** START EXCERPT TO READ **
We presently have "guilty" and "not guilty" as verdict options. "Not guilty" is often treated as "we still think you're guilty, we just didn't present a good enough case to convict you". Victims and/or their families often follow up a not guilty verdict with a civil lawsuit seeking financial damages, as the level of proof is lower.

As we have seen with so many exonerations in recent years, factually innocent people get convicted too often, so it stands to reason that there are more that are wrongly accused but beat the rap and are found not guilty... yet the "not guilty" still may face legal battles in the form of civil lawsuits, civil rights violation charges, and so on.
** END EXCERPT TO READ **
■ SET OF TASKS
• A. In the passage on verdicts, what reason is given for victims or their families following a not guilty verdict with a civil lawsuit?
• B. Check each statement against the passage on verdicts and mark it yes or no, quoting the words that decide it: (i) Three verdict options are currently available. (ii) Civil lawsuits after a not guilty verdict seek financial damages. (iii) Recent exonerations show that factually innocent people are convicted too often.
• C. Carry the passage on verdicts forward from its final sentence.
** START STORED RECORDS **
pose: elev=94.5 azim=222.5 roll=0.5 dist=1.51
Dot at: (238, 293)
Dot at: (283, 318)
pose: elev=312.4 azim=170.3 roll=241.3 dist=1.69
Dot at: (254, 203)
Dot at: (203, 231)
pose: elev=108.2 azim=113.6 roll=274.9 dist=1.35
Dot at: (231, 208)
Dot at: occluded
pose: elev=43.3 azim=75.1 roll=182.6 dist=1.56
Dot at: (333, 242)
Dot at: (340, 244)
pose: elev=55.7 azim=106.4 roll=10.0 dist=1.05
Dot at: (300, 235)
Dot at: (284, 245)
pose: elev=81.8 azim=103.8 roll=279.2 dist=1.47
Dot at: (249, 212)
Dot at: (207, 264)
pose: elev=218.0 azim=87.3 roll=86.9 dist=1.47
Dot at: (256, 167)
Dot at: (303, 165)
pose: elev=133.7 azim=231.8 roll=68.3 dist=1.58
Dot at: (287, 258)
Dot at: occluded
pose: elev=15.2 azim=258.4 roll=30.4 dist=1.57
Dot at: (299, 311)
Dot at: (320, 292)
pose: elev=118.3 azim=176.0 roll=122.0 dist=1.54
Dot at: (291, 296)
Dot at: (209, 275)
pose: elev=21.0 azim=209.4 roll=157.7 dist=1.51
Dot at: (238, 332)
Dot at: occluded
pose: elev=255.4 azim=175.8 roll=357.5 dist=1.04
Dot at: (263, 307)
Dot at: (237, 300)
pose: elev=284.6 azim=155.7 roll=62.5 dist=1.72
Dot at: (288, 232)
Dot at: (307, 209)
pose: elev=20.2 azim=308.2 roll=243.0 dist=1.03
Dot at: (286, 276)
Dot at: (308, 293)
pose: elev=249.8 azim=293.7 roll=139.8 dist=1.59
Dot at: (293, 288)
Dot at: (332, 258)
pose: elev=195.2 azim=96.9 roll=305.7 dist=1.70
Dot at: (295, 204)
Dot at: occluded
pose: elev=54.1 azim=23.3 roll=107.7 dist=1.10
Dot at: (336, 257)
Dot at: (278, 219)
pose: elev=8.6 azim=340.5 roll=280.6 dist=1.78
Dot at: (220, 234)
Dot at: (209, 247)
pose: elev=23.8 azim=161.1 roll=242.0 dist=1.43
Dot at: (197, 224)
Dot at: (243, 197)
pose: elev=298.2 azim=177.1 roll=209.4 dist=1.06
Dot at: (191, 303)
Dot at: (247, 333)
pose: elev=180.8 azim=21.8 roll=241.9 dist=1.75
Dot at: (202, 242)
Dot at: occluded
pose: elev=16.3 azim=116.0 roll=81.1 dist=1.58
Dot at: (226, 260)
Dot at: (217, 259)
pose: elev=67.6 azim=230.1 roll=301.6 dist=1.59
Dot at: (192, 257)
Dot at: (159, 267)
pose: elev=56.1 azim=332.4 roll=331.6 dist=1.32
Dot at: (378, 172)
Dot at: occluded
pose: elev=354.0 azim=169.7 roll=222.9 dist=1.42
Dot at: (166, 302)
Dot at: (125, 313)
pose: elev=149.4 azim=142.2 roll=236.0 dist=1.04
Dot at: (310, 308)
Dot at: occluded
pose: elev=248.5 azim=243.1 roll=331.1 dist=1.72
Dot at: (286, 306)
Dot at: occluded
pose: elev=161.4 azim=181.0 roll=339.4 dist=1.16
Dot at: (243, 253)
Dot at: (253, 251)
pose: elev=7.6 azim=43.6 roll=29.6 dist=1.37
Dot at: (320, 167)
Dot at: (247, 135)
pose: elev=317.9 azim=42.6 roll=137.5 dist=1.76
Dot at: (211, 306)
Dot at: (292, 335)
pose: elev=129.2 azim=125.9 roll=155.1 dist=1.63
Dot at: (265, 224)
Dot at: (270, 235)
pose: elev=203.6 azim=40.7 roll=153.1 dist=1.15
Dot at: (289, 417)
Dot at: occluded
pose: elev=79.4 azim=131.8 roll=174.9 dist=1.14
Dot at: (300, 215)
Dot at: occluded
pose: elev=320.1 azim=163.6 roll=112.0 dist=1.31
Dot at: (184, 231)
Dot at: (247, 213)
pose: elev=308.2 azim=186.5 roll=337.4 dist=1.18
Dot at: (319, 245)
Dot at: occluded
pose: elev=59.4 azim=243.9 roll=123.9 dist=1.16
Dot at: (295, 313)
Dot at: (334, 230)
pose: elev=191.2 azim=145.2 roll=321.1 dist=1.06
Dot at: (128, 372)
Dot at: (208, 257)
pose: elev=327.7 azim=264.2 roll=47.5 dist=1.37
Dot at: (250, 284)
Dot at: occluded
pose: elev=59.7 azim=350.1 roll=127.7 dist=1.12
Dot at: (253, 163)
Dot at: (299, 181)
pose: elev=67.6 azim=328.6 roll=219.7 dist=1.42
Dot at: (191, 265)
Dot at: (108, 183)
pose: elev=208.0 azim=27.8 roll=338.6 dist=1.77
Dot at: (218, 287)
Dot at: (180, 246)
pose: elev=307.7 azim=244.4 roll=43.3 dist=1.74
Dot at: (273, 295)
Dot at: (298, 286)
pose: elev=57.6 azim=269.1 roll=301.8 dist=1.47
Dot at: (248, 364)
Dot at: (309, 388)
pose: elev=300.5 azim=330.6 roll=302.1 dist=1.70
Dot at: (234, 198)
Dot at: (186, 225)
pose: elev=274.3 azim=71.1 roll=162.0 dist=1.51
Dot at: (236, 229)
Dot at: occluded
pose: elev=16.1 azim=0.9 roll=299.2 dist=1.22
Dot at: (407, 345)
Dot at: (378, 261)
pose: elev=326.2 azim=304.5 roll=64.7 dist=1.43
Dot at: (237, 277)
** END STORED RECORDS **
■ THE ANSWERS
• A. The level of proof in a civil lawsuit is lower.

• B.
(i) No: "We presently have "guilty" and "not guilty" as verdict options."
(ii) Yes: "a civil lawsuit seeking financial damages"
(iii) Yes: "As we have seen with so many exonerations in recent years, factually innocent people get convicted too often"

• C.
Should we add a third option of "innocent" for juries and/or judges to consider and use? Because it is now undeniable that factually innocent people are sometimes accused and charged, this would allow juries and/or judges to state, "We see no credible evidence whatsoever that this person is guilty, and as such, deem them to be factually innocent. They are hereby set free, and cannot face any further prosecution whatsoever for this particular crime." This would eliminate civil suits, civil rights violation charges, etc. A person who is deemed innocent shouldn't have to face a never-ending legal gauntlet simply because a family is emotionally upset (albeit understandably, but still...), or the DoJ is grandstanding.

Would it be perfect? Of course not. Human involvement eliminates any concept of perfection. Would it be an improvement and a step toward fairness (which justice is supposed to be about)? Yes, I believe so.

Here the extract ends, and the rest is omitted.